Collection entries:
■ ■ ■

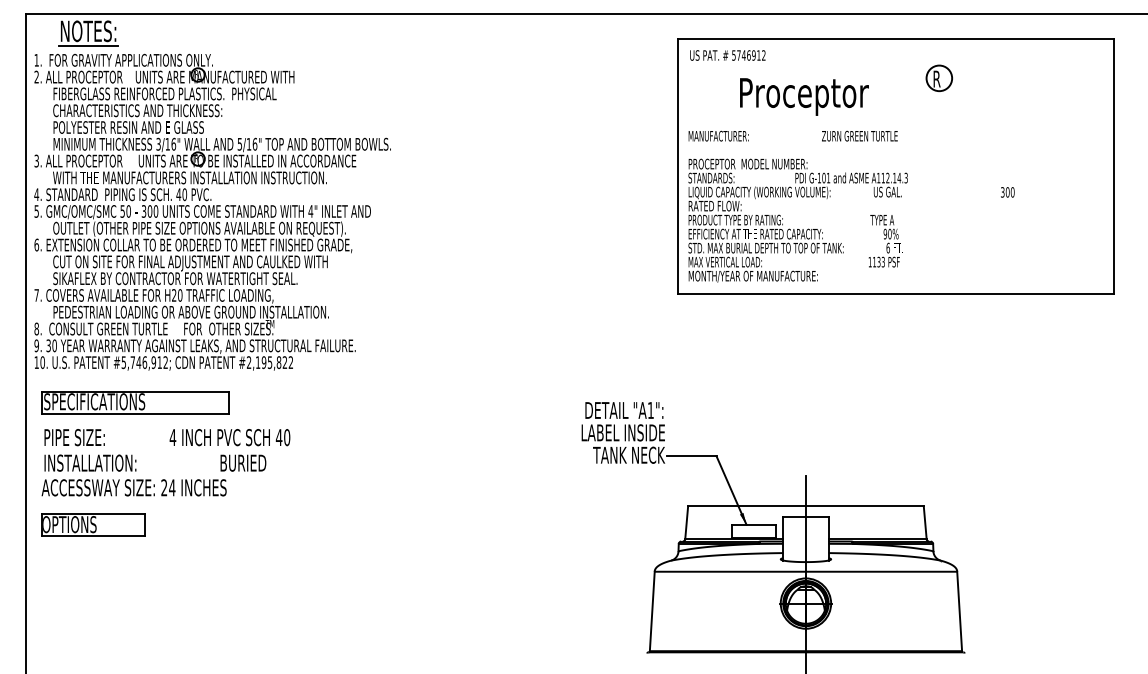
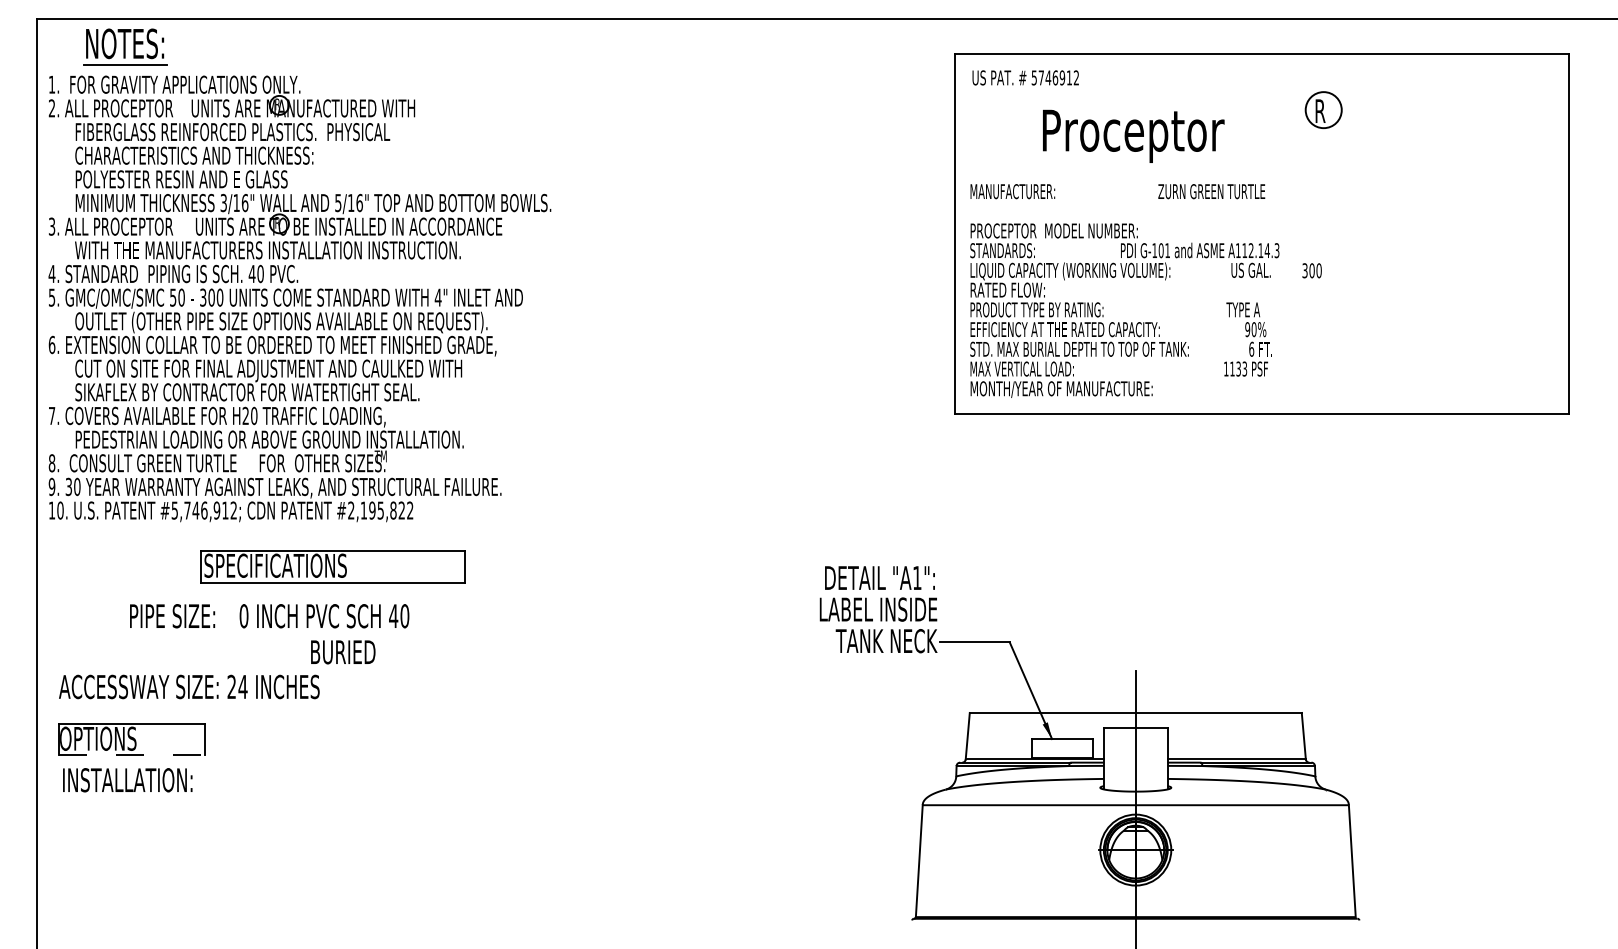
text: (1007, 192) -> (1311, 270), moved
part: (134, 402) -> (332, 566), moved
text: (74, 437) -> (172, 616), moved
text: (172, 437) -> (243, 616), 4 -> 0
text: (90, 463) -> (127, 780), moved
line: (93, 536) -> (131, 755), solid -> dashed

■ ■ ■

WORK REQUIRED:
Go through the records above, find every line with the word "moved", and list those lines.

YOUR SOLUTION:
text: (1007, 192) -> (1311, 270), moved
part: (134, 402) -> (332, 566), moved
text: (74, 437) -> (172, 616), moved
text: (90, 463) -> (127, 780), moved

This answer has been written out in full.